罪の意識を感じた実行犯は、自主返納を希望していると聞きますが、一般的には20%程度の加算税がかかりますので、100万円のうち50万円を専門家に手数料として支払い50万円を手にしましたが、加算税を乗せて120万円を返還するのですから、差引70万円支払って生涯消えることのない犯罪者という汚名を手にしたことになります。

なぜ、このような事態が簡単に起きるのでしょうか?
「公(オオヤケ)意識」が衰退し、「私(ワタクシ)意識」が強くなった風潮がその背景にあるのではないかと思います。「公(オオヤケ)意識」は自分のことよりも他人や世間を優先する心です。利他意識ともいえます。自分さえよければよい、ばれなければ何をしてもよいという利己意識とは真逆にあります。
大正生まれの私の母は貧しさゆえに小学校もまともに通えず文字もまともに書けませんでしたが、「嘘はあかんでぇ。お天道さんがみてはる」「人に後ろ指をさされるようなことはせんといてな」「人からいやなことをされてもしたらあかんでぇ」「人の悪口はあかん」と事あるごとに口癖にしていました。そんな母を尊敬しています。

希薄になっている「公(オオヤケ)意識」を経営陣が背中で取り戻さねばならない時代になっています。誰が見ていなくてもこつこつと地道に愚直に世のため人のために行動してゆきましょう。

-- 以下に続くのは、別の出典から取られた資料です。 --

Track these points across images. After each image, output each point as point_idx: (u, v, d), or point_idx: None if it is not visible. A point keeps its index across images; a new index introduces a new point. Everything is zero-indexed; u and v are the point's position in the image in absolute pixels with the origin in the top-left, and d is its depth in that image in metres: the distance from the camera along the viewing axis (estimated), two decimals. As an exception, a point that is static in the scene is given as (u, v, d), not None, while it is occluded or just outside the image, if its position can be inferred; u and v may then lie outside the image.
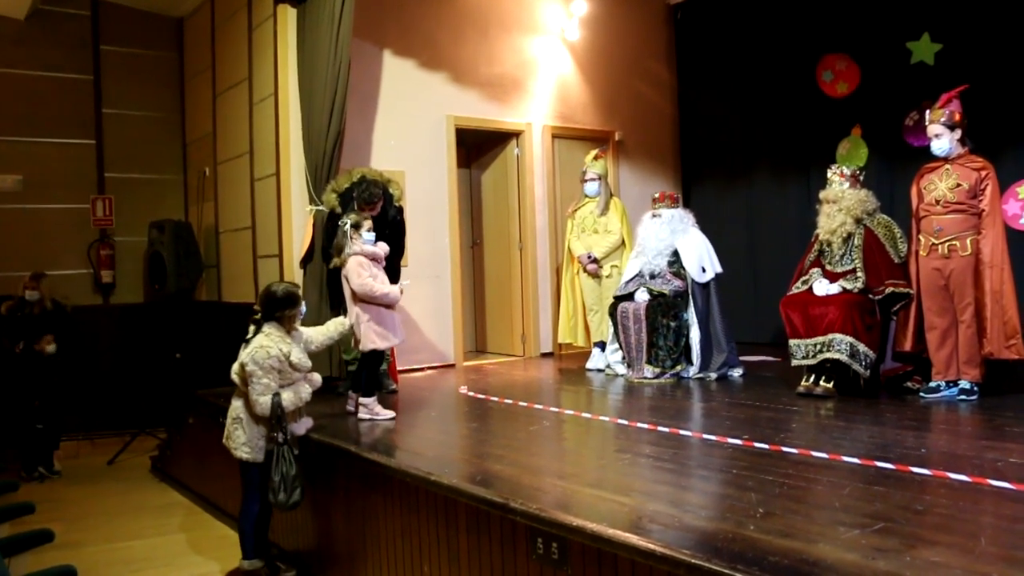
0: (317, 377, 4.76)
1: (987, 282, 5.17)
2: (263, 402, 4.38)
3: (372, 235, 5.37)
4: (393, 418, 5.30)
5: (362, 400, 5.35)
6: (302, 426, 4.70)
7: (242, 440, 4.49)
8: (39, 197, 8.56)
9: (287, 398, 4.45)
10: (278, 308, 4.55)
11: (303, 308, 4.69)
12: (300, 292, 4.71)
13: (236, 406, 4.56)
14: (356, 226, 5.30)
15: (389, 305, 5.30)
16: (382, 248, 5.42)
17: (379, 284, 5.21)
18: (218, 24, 8.34)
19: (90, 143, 8.79)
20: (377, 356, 5.40)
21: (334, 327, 4.98)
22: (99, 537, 5.56)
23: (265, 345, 4.42)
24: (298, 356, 4.53)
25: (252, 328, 4.58)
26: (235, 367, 4.58)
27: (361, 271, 5.17)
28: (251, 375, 4.40)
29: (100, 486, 6.82)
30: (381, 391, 5.88)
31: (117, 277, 8.83)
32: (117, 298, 8.85)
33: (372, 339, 5.21)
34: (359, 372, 5.46)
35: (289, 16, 7.06)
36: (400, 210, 6.53)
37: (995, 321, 5.14)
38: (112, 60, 8.92)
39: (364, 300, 5.19)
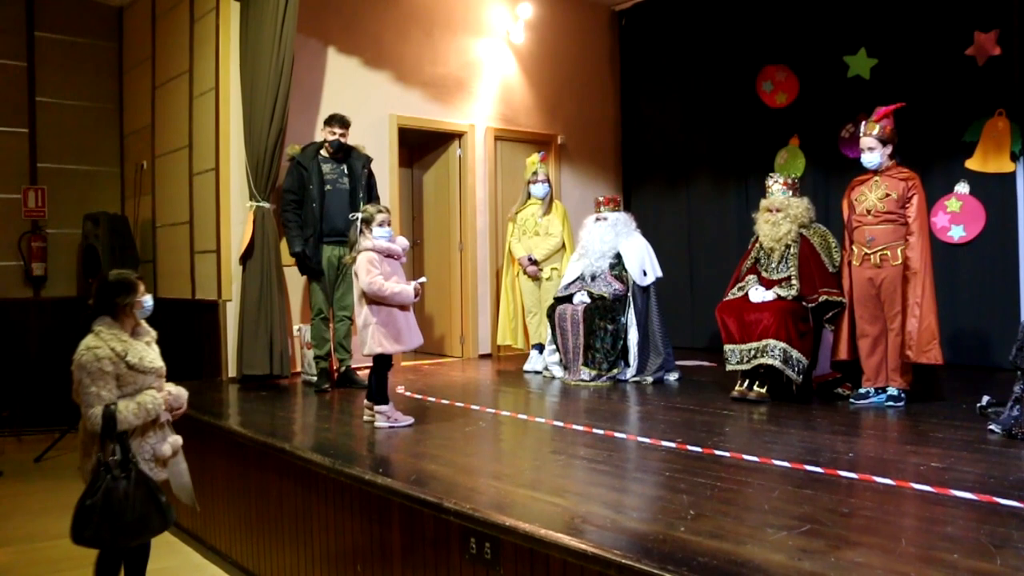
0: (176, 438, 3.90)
1: (911, 289, 5.31)
2: (93, 415, 3.54)
3: (386, 230, 5.00)
4: (412, 424, 5.03)
5: (378, 408, 5.03)
6: (166, 446, 3.82)
7: (89, 467, 3.66)
8: (-33, 186, 8.33)
9: (127, 409, 3.58)
10: (111, 296, 3.71)
11: (147, 301, 3.82)
12: (137, 279, 3.81)
13: (81, 426, 3.73)
14: (367, 220, 4.95)
15: (402, 305, 4.95)
16: (401, 243, 5.05)
17: (390, 283, 4.84)
18: (159, 15, 8.20)
19: (23, 131, 8.55)
20: (385, 360, 5.04)
21: (149, 400, 3.68)
22: (23, 536, 5.42)
23: (93, 346, 3.58)
24: (139, 355, 3.67)
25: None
26: None
27: (371, 268, 4.81)
28: (79, 384, 3.57)
29: (26, 484, 6.65)
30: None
31: (49, 270, 8.60)
32: (49, 291, 8.62)
33: (379, 341, 4.87)
34: (369, 379, 5.10)
35: (232, 9, 6.98)
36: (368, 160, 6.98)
37: (916, 326, 5.28)
38: (47, 47, 8.69)
39: (374, 300, 4.87)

まずは誰もいない時間帯に会社のトイレ掃除、付近の道路のごみ拾いから始めませんか? 誰も見ていなくもお天道さんは見ています。パフォーマンスではなく自分磨きのために。それがいつの日にか社員にも伝わり大きなうねりになることでしょう。人心の荒廃を立て直すにはこのような地道な活動から始めなければ立ち行かないと思います。